Is the mean of samples still a valid sample? Suppose I sample $n$ times from a distribution
$$
x_1, \ldots, x_n \sim p_\theta(x)
$$
is the mean of the samples always a valid sample from the target distribution? I.e. is $\overline{x}$ a valid sample from $p_\theta(x)$
$$
\overline{x} = \frac{1}{n}\sum_{i=1}^n x_i
$$
 A: No. Suppose you have $X_1, X_2 \sim N(0,1)$. Then,
$$
\bar{X} = \dfrac{X_1 + X_2}{2} \sim N\left(0, \dfrac{1}{2} \right)\,.
$$
But $N(0,1) \ne N(0, 1/2)$.
A: No, $\bar x$ has its own sampling distribution. Take, for example, the variances of $\bar x$ and $x_i$, in which the former is always lower ($\leq$) than the latter, which means $\bar x$ is not sampled from $p_\theta(x)$.
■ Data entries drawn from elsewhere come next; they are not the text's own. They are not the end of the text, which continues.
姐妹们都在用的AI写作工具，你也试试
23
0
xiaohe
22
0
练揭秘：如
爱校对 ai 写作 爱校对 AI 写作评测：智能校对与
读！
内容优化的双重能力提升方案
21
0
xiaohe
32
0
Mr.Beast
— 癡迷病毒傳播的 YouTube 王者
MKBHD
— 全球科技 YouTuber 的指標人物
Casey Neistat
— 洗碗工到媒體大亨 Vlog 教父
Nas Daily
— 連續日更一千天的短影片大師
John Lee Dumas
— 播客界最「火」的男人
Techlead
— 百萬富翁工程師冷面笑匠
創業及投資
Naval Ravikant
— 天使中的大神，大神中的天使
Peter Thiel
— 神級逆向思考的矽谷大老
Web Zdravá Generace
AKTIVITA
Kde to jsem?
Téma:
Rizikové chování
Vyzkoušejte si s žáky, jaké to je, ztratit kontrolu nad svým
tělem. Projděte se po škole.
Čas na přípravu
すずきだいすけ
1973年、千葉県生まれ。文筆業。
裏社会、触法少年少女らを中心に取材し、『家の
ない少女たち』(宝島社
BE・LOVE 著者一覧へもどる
A: Good examples so far but consider $$X_i \sim Bernoulli(.5)$$
In that case the distribution of the data will only have support on 0 and 1.  But the sample mean will have an ever decreasing probability of taking a value of 0 or 1 as the sample size gets larger and larger.  That alone should show that the mean isn't being sampled from the original distribution.
A: No, it is only valid in cases as the Cauchy distribution, the means of samples of the Cauchy follow the same Cauchy dstribution.
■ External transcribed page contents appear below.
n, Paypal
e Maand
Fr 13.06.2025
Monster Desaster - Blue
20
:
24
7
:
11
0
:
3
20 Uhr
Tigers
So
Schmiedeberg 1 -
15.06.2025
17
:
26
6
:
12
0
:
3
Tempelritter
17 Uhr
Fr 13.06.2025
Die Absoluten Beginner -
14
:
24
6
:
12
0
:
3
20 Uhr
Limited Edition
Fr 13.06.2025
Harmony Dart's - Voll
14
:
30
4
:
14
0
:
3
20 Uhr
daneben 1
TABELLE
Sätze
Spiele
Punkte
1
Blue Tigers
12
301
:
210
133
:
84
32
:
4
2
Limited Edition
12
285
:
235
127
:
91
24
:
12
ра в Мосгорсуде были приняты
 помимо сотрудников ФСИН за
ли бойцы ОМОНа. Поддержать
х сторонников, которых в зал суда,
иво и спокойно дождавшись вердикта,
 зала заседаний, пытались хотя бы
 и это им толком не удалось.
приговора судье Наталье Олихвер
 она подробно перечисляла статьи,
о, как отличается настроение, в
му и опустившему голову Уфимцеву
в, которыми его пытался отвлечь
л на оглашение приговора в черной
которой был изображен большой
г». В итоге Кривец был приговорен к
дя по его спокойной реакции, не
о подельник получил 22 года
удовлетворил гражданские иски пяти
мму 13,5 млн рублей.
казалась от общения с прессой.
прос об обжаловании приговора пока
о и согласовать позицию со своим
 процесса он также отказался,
A: As an even more pathological example, consider a sample from the distribution which is uniform on the union of $[0,1]$ and $[3,4]$. As the sample size increases, the mean will tend to 2 which isn't even in the support of the distribution. Another similar example is the uniform distribution on the boundary of the unit sphere (in any number of dimensions)
A: No. 
For the average to be a sample of the distribution, it must belong to the support of the distribution.
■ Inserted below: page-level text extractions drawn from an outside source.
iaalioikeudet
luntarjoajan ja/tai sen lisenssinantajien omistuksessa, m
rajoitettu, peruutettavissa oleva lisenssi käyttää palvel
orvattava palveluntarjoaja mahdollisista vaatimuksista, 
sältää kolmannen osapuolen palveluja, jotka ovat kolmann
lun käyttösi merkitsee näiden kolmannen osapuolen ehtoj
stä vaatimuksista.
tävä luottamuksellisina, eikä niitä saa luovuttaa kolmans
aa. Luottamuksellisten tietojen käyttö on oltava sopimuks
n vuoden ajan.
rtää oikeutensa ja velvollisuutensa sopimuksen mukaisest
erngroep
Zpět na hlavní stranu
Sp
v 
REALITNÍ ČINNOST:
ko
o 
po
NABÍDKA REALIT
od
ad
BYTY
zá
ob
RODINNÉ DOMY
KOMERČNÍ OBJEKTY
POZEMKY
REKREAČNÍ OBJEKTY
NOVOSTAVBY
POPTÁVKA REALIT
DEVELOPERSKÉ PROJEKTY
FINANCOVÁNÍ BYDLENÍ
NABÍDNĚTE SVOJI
Below are two examples where that is not the case (which is sufficient to show that the statement is not true in general).
Discrete
The distribution p(x=1) = 0.5; p(x=-1) = 0.5 has support $$S=\{-1,1\}$$ but average $0\notin S$.
Continuous
The density function
$$p(x) = \frac{1}{2}rect(x-1) + \frac{1}{2}rect(x+1)$$
(two Rectangular functions centered at 1 and -1 respectively) has support 
$$S = ]-1.5,-0.5[\cap]0.5,1.5[$$
but average $0\notin S$.